Walking Away from the Third Site and European Allies

In an excellent WSJ article, Peter Spiegel details the reasons behind the Obama administration’s shelving of the missile defense third site in Central Europe. Though they are claiming that it was based on a technical assessment and that Iran’s long-range ballistic missile program is proceeding slowly, it should be apparent to the casual observer that this has been Obama’s plan since January 20th. In a move to appease Russian objections to installing U.S. military assets in their “sphere of influence,” the U.S. has walked away from defense commitments made to Poland, the Czech Republic, and other nations within range of Iranian missiles. This decision is misguided and dangerous for several reasons.

First, the procurement issue. Even if you accept the delay in Iranian ICBM capabilities until mid-2010s, due to the slow acquisition process (and slower deployment timetable), that is about the time the Third Site would become operational. By shelving the plans, the U.S. will be putting itself in the position where it finds the Iranian missile program progressing faster than its missile defense deployment. In the time period between Iranian long-range missile capability and U.S. BMD deployment, Iran may be able to coerce the U.S. or Europe by threatening unprotected European cities. Their stopgap measure of rotating terminal-phase missile defenses (those that intercept the missile in its last minutes of descending flight) through Europe will leave plenty cities vulnerable and will take just as long to deploy (and probably cost more).

Second, the timeline issue. The 2007 national intelligence estimate, which had a lot of political influences, delayed the timeline of Iran’s nuclear program. However, it failed to account for technical surprise, and it is likely the missile estimate failed to do so as well. In 1998 virtually every intelligence agency in the world was surprised when North Korea launched a three-stage ICBM. In 2003 the unraveling of (some of) the A.Q. Khan network revealed how private individuals could essentially proliferate nuclear weapon technology to any country with cash. The point is that a significant surprise – such as North Korean or private-network assistance, could propel Iran to an ICBM capability far sooner than the intelligence currently suggests. The third site would have provided valuable insurance against this possible eventuality.

• _RECORDS_
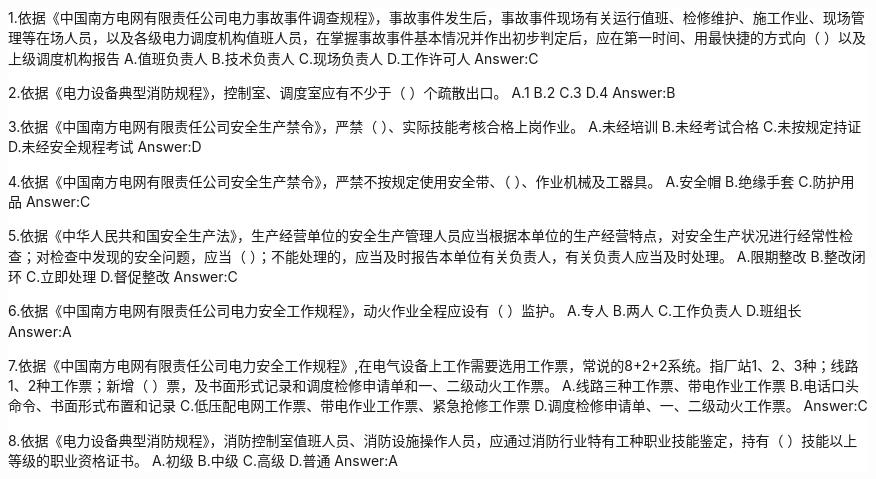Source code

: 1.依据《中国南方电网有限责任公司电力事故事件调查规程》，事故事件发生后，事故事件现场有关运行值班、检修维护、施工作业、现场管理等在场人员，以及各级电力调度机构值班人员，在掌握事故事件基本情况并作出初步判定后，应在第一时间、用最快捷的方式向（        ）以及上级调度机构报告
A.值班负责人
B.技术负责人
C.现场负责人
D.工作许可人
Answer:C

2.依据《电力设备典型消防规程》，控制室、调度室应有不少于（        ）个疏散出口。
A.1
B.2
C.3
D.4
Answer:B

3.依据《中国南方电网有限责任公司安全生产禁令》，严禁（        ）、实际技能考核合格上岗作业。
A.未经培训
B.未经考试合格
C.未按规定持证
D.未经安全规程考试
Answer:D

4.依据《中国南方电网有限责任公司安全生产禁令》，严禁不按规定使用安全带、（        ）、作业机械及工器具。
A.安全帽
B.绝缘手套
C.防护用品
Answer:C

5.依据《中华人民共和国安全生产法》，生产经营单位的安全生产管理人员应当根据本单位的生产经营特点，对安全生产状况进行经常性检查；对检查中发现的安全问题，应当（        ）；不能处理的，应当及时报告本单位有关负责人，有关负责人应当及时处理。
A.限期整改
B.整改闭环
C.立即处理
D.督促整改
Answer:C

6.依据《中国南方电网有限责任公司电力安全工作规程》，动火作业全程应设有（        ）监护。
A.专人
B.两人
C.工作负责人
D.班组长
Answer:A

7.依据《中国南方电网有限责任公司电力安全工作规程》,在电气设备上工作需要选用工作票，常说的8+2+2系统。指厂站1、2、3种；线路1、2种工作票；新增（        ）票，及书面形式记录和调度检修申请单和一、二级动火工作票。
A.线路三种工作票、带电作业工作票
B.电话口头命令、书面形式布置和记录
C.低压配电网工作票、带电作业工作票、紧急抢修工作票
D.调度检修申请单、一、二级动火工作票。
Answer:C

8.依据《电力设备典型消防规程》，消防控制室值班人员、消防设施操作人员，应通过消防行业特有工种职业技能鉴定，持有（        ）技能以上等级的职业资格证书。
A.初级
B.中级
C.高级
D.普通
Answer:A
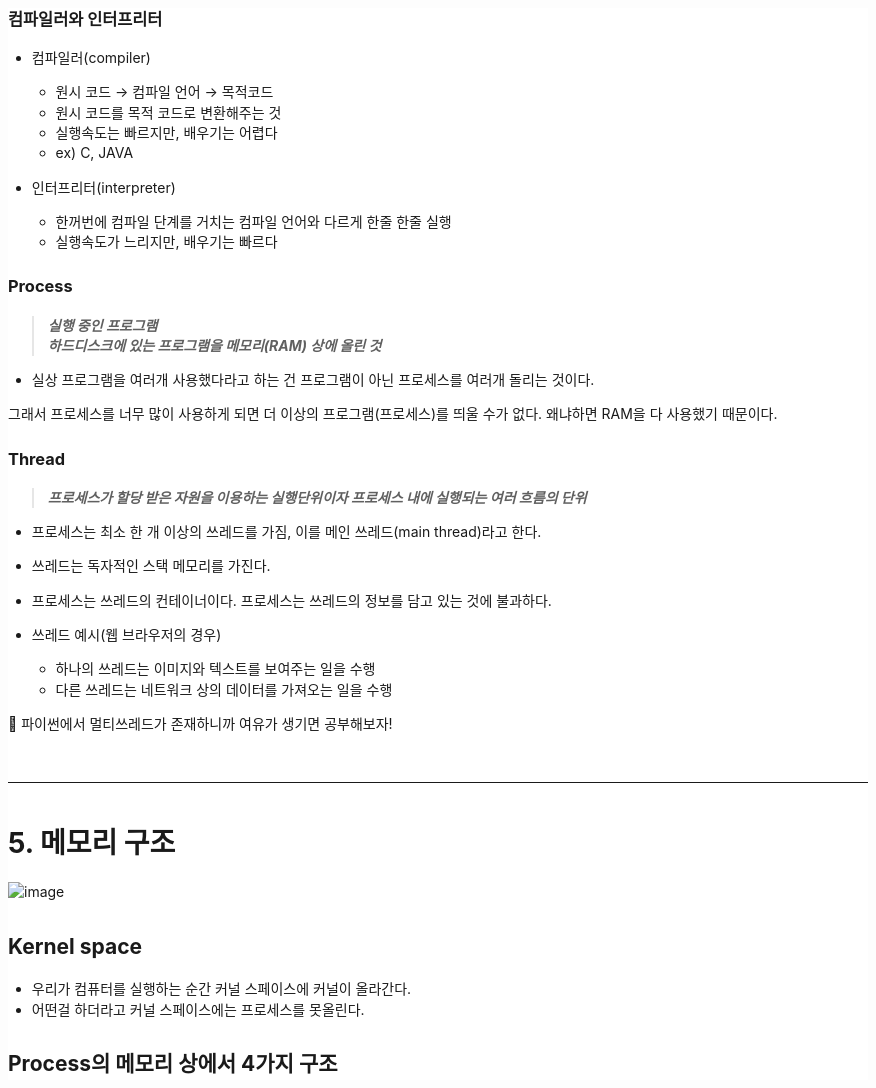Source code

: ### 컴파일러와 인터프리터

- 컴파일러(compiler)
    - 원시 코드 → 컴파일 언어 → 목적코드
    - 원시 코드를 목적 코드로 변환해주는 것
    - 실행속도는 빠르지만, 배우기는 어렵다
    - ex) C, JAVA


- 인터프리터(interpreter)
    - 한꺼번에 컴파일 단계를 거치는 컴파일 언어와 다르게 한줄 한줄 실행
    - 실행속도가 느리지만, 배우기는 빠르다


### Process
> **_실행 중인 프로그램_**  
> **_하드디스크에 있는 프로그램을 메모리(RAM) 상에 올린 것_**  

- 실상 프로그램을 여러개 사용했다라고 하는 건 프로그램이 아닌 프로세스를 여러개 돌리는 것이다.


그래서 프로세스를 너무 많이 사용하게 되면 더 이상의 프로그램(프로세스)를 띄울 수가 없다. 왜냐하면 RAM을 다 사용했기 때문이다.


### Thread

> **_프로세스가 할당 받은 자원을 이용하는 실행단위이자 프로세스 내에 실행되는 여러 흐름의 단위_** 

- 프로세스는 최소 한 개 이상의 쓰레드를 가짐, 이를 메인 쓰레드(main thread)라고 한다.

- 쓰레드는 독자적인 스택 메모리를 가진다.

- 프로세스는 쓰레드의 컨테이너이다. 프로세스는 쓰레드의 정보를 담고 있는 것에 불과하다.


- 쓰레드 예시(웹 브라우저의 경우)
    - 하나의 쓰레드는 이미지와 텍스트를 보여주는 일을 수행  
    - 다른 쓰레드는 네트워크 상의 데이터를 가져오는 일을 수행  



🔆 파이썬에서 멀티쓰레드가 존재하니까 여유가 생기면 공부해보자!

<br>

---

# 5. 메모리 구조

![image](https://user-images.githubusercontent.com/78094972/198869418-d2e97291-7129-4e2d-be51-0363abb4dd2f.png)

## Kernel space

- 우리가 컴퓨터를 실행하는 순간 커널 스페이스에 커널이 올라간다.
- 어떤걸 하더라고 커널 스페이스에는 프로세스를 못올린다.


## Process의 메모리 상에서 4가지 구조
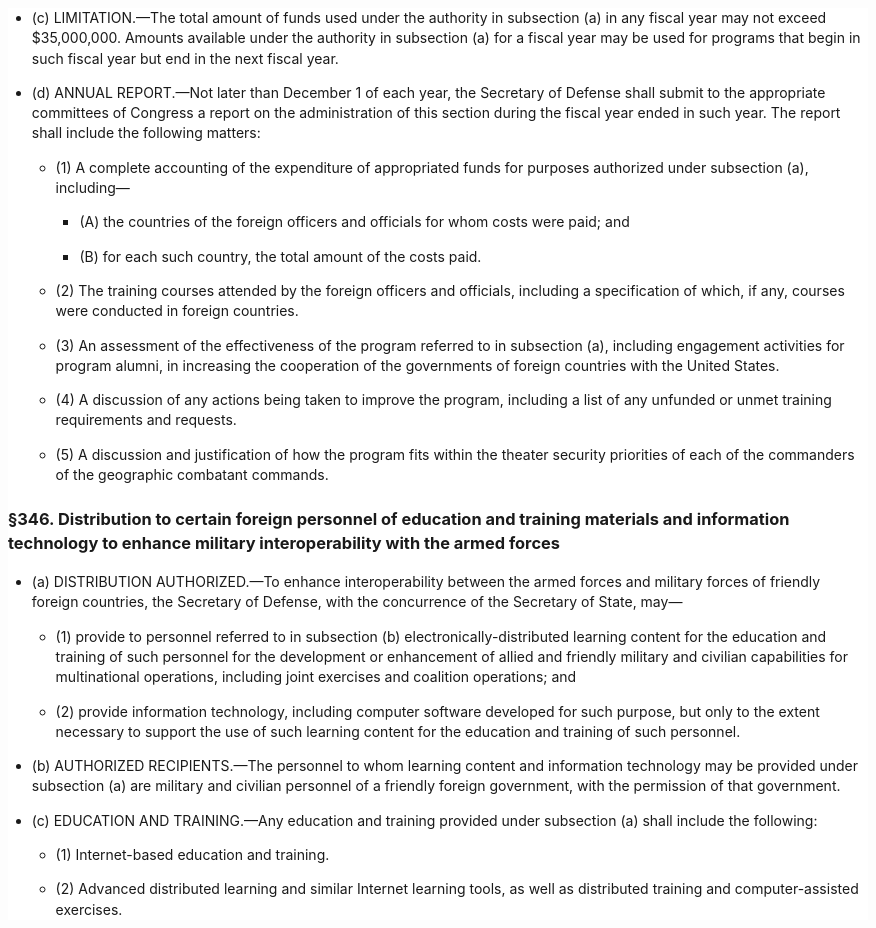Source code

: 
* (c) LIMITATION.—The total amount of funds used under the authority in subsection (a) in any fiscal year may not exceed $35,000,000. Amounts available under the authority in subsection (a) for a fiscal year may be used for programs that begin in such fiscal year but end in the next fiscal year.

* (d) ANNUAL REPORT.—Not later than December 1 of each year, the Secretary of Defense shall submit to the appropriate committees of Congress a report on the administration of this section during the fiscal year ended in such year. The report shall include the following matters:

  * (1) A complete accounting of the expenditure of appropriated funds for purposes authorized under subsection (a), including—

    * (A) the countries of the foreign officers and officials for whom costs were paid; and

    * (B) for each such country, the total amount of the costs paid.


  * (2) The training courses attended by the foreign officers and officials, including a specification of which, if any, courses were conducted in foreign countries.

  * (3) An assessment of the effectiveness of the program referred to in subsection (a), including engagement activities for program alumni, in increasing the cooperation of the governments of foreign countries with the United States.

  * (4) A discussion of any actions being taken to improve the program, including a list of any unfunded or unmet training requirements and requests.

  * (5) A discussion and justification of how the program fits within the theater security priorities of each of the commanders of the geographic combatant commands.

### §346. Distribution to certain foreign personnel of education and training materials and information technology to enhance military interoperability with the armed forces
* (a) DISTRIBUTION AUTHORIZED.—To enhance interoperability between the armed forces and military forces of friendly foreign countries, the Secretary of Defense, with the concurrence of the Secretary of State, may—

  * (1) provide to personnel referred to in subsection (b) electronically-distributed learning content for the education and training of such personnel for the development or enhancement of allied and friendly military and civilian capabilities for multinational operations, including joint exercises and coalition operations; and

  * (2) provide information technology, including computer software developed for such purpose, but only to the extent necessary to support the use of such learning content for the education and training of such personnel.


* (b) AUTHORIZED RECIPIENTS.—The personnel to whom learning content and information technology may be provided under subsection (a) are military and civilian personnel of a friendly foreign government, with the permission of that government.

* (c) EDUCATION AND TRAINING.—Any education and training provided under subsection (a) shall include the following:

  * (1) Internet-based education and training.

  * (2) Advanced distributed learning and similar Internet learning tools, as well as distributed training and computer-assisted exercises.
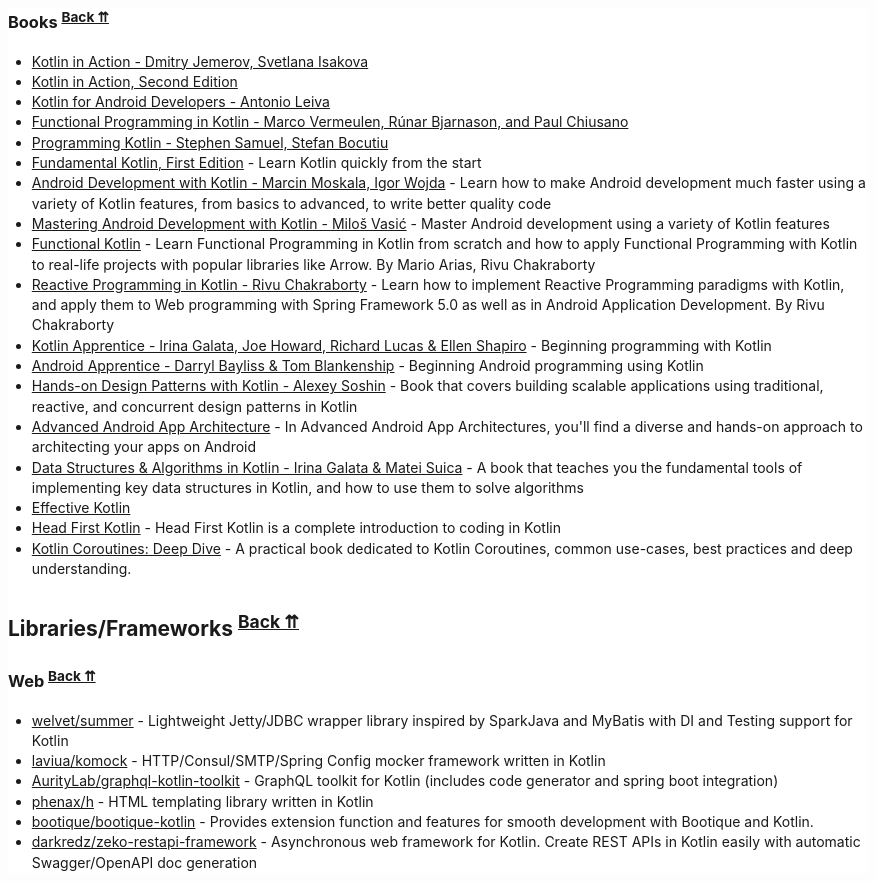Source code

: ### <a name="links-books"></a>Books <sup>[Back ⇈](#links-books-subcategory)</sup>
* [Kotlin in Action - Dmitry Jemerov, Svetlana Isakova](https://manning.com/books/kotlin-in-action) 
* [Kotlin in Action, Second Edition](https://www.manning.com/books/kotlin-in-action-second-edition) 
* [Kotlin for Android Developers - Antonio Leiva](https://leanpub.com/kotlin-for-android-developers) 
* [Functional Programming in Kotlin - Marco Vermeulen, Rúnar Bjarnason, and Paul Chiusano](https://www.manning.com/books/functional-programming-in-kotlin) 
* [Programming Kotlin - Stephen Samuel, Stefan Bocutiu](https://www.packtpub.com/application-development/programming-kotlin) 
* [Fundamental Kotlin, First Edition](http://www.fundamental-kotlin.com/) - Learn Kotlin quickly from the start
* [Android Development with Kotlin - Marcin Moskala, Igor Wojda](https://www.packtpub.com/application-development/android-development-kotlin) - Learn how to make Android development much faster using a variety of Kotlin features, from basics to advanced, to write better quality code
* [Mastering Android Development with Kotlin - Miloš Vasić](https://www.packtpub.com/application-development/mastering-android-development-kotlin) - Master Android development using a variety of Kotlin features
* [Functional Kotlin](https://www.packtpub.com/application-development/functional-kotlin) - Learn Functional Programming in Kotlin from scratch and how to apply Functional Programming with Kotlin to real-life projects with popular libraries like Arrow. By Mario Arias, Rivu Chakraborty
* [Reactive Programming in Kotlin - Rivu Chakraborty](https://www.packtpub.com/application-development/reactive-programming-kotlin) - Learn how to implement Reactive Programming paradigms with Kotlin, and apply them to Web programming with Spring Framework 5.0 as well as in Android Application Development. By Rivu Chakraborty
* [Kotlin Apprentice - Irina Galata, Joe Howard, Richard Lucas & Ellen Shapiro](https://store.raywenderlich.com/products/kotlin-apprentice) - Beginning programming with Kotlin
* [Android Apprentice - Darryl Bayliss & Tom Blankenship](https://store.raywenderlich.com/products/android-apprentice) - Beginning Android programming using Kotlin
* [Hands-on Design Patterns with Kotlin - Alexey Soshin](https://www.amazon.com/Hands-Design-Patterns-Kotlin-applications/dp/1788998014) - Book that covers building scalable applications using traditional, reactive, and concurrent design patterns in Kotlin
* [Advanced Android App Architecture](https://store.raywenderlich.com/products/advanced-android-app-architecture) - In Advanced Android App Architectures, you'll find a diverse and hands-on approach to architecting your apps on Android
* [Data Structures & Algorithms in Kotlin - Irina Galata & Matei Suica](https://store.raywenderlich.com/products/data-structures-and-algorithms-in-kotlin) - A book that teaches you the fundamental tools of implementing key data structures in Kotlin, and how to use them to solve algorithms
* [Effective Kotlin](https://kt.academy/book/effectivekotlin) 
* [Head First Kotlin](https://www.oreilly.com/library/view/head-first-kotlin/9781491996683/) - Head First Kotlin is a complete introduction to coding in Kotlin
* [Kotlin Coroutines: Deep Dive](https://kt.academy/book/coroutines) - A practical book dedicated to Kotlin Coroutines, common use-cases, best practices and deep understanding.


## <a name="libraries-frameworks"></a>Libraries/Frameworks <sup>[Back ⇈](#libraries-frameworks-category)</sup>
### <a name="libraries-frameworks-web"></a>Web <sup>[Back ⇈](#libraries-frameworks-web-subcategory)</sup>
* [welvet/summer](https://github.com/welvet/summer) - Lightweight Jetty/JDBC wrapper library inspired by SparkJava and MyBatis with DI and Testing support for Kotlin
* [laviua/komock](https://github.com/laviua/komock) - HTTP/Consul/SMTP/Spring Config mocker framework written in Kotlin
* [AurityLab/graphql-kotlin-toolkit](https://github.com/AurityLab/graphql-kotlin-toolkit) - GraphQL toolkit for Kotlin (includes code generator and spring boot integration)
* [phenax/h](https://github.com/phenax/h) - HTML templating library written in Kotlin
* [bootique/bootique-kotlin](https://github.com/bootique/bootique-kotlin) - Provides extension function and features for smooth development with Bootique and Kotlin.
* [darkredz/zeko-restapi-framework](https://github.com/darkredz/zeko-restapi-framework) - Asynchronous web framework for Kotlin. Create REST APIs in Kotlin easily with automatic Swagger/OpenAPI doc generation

• _WORK INSTRUCTIONS_
• a. Please answer these questions about the missile defense text:
(i) Who wrote the WSJ article that the text describes?
(ii) According to the text, what did North Korea launch in 1998?
(iii) In what year was the national intelligence estimate that delayed the timeline of Iran's nuclear program issued?
• b. Rewrite the missile defense text from "First, the procurement" up to and including "probably cost more).", renaming "stopgap measure" as "interim measure".

• _ANSWERS FOR THIS EXERCISE_
• a.
(i) Peter Spiegel
(ii) A three-stage ICBM
(iii) 2007

• b.
First, the procurement issue. Even if you accept the delay in Iranian ICBM capabilities until mid-2010s, due to the slow acquisition process (and slower deployment timetable), that is about the time the Third Site would become operational. By shelving the plans, the U.S. will be putting itself in the position where it finds the Iranian missile program progressing faster than its missile defense deployment. In the time period between Iranian long-range missile capability and U.S. BMD deployment, Iran may be able to coerce the U.S. or Europe by threatening unprotected European cities. Their interim measure of rotating terminal-phase missile defenses (those that intercept the missile in its last minutes of descending flight) through Europe will leave plenty cities vulnerable and will take just as long to deploy (and probably cost more).